The Financial Services Agency (FSA) issued business improvement orders to Coincheck and six other exchanges. It ordered the suspension of operations at Bit Station and FSHO for one month starting today, the FSA said in a statement.
The FSA said Coincheck lacked a proper internal control system for risks such as money laundering and terrorism financing.
Meanwhile, the US Securities and Exchange Commission (SEC) yesterday said many online trading platforms for cryptocurrencies should be registered with the regulator and subject to additional rules, in a further sign regulators are cracking down on the digital currency sector.
In a statement, the SEC said these “potentially unlawful” platforms may be giving investors an unearned sense of safety by labelling themselves as “exchanges.” The regulator said these platforms need to register with the SEC as a regulated national securities exchange or an alternate trading system, or ATS.
The new statement marks the latest effort by the SEC to apply federal securities laws to the rapidly growing cryptocurrency sector.

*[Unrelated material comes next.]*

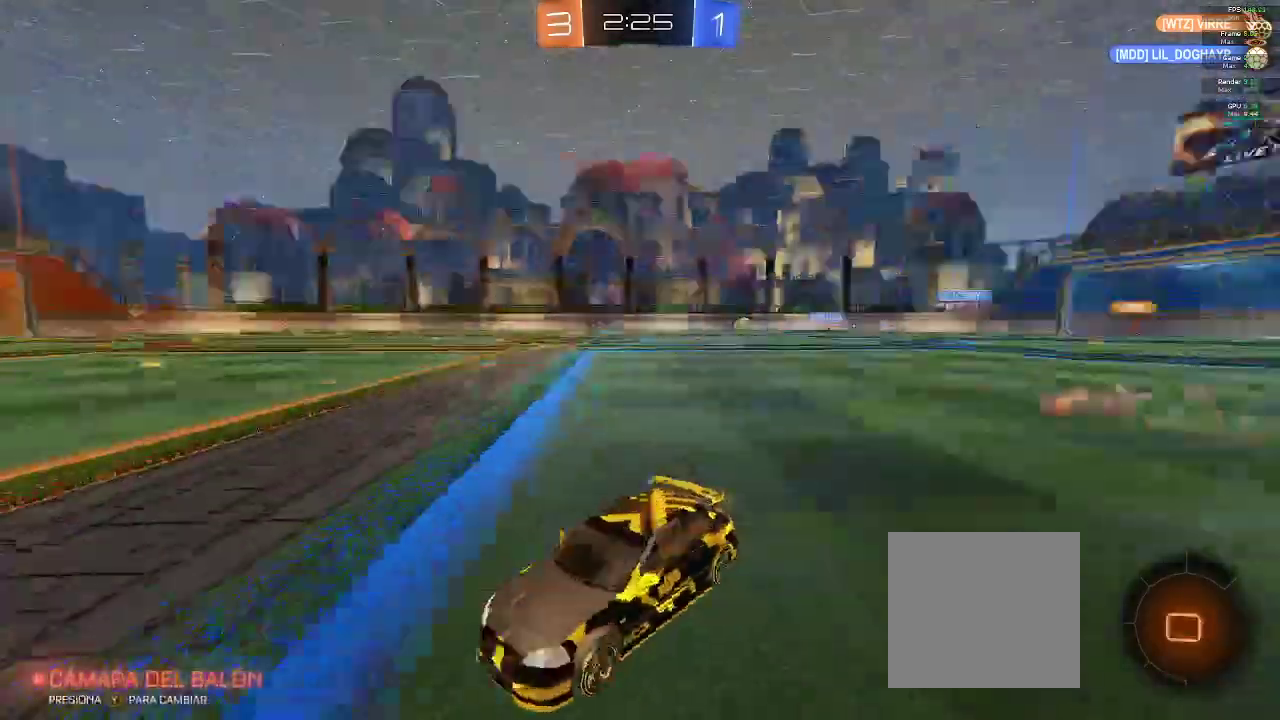
{"dt_ms": 500, "buttons": ["B", "R2"], "left_stick": "right", "right_stick": "center", "events": [[83, "left_stick", "right"]]}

SEC chief Jay Clayton has repeatedly expressed concern about cryptocurrencies and “initial coin offerings,” or ICOs, and has urged investors to exercise caution.

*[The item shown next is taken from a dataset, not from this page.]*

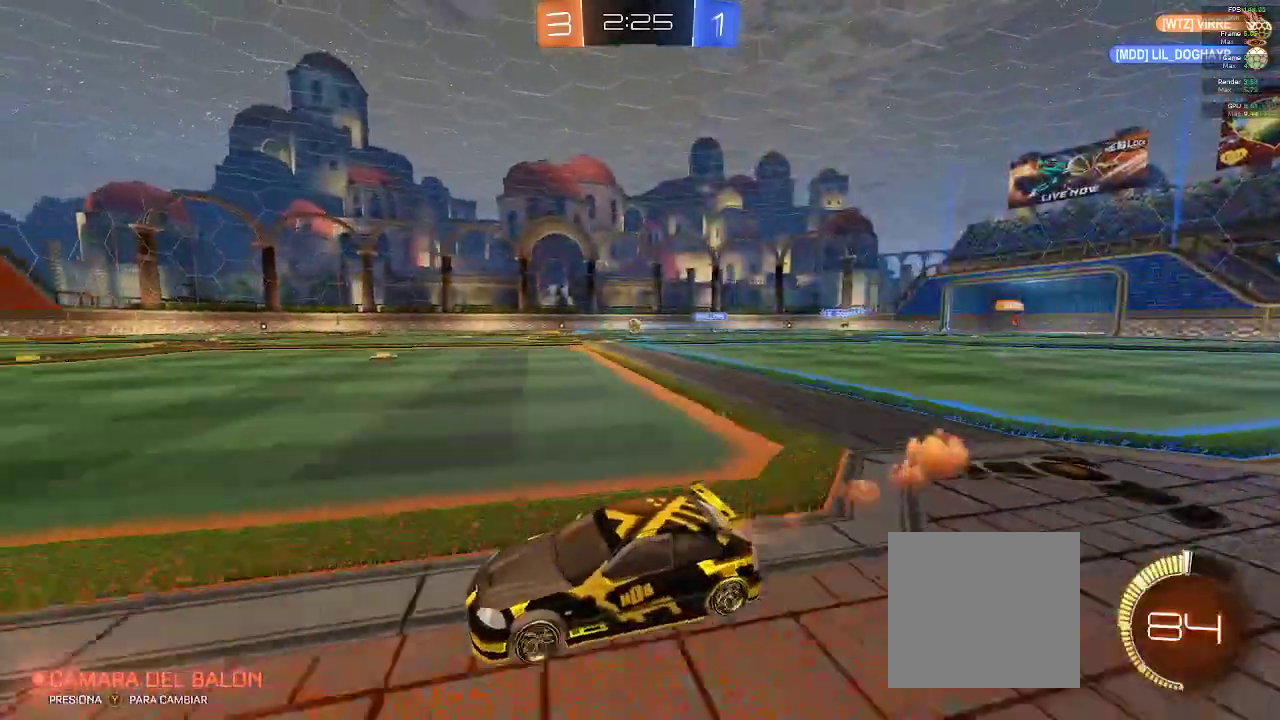
{"dt_ms": 500, "buttons": ["B", "L1", "R2"], "left_stick": "up", "right_stick": "center", "events": [[433, "B", "up"], [450, "L1", "down"], [483, "B", "down"], [500, "left_stick", "up"]]}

“The SEC staff has concerns that many online trading platforms appear to investors as SEC-registered and regulated marketplaces when they are not,” the agency said.
Bitcoin, the best known cryptocurrency, fell 11.9% to a 1½ week low, according to prices on the Luxembourg-based Bitstamp exchange.
Other digital currencies also fell sharply, with Ethereum and Ripple losing 9% and 8%, according to CoinMarketCap.
Clayton has said in the past that he generally considers ICOs to be securities offerings subject to certain regulatory requirements.
The SEC went further by suggesting the majority of secondary market trading in those digital tokens was also subject to its jurisdiction.
The regulator said any platform providing trading of digital assets that behave like securities and which operate like exchanges must register with the SEC as a national securities exchange, or seek an exemption such as ATS registration.
While there are dozens of platforms offering trading in cryptocurrencies, Reuters could identify only one, Liquidity M – which is the broker dealer for Templum – that had registered with the SEC as an ATS, according to SEC data.
The regulator added that some cryptocurrency platforms may not behave like exchanges but offer related services – such as digital wallets – that trigger other registration requirements, such as becoming a clearing agent or broker dealer.
Dina Ellis Rochkind, a lawyer at Paul Hastings in Washington who has worked with many ICO providers, said the SEC notice marked another effort by the regulator to protect retail investors purchasing digital assets on platforms that do not afford the protections associated with SEC-registered exchanges.
“The SEC statement foreshadows that it will be cracking down on the numerous platforms that are operating illegally and could be subject to market manipulation. This is a positive step because it will shut out bad actors and further legitimize the industry as it matures.”
The SEC statement follows media reports on Tuesday that the US Treasury’s financial crime division told Congress in a letter last month that some ICOs may also be subject to the Treasury’s money transmission registration, anti-money-laundering and Bank Secrecy Act requirements.